Without including any picture, write out the entries exactly as they stand.

[The input]
==========

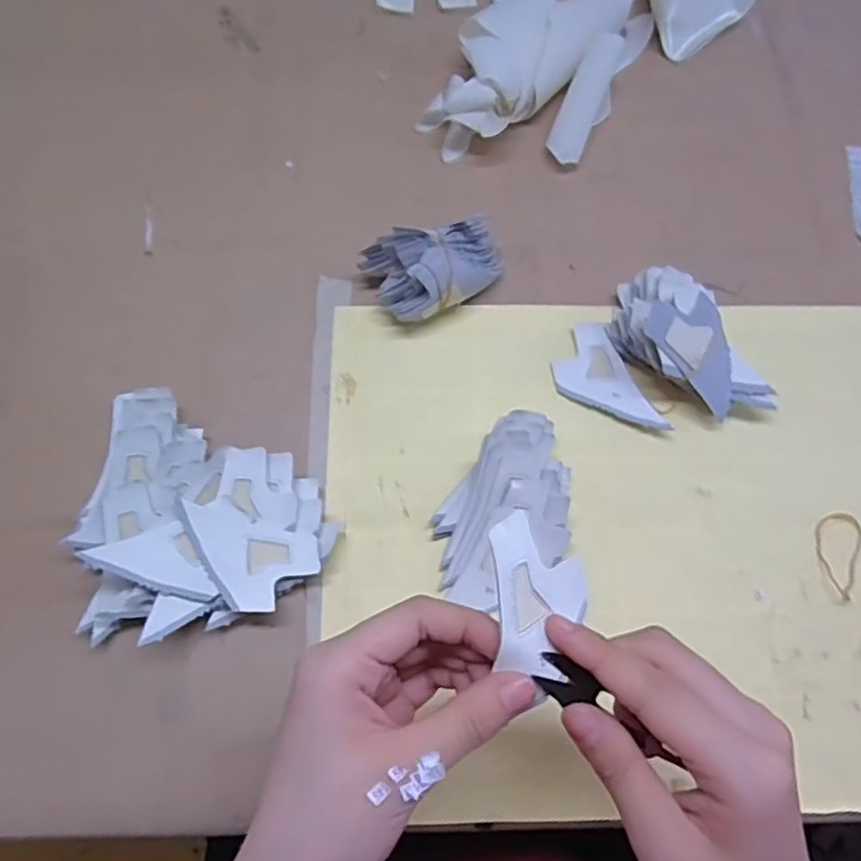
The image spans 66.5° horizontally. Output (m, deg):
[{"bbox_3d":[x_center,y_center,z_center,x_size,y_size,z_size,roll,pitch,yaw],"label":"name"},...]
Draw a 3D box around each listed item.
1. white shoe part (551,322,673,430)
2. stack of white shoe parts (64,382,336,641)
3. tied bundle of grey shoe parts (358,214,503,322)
[{"bbox_3d":[0.114,-0.029,0.434,0.047,0.008,0.087,-27,74,-10],"label":"white shoe part"},{"bbox_3d":[-0.137,0.041,0.383,0.139,0.047,0.140,-14,73,-6],"label":"stack of white shoe parts"},{"bbox_3d":[0.007,-0.111,0.438,0.096,0.048,0.059,-19,73,-8],"label":"tied bundle of grey shoe parts"}]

==========

[Result of the exercise]
The image spans 66.5° horizontally. Output (m, deg):
[{"bbox_3d":[x_center,y_center,z_center,x_size,y_size,z_size,roll,pitch,yaw],"label":"name"},...]
Draw a 3D box around each listed item.
1. white shoe part (551,322,673,430)
2. stack of white shoe parts (64,382,336,641)
3. tied bundle of grey shoe parts (358,214,503,322)
[{"bbox_3d":[0.114,-0.029,0.434,0.047,0.008,0.087,-27,74,-10],"label":"white shoe part"},{"bbox_3d":[-0.137,0.041,0.383,0.139,0.047,0.140,-14,73,-6],"label":"stack of white shoe parts"},{"bbox_3d":[0.007,-0.111,0.438,0.096,0.048,0.059,-19,73,-8],"label":"tied bundle of grey shoe parts"}]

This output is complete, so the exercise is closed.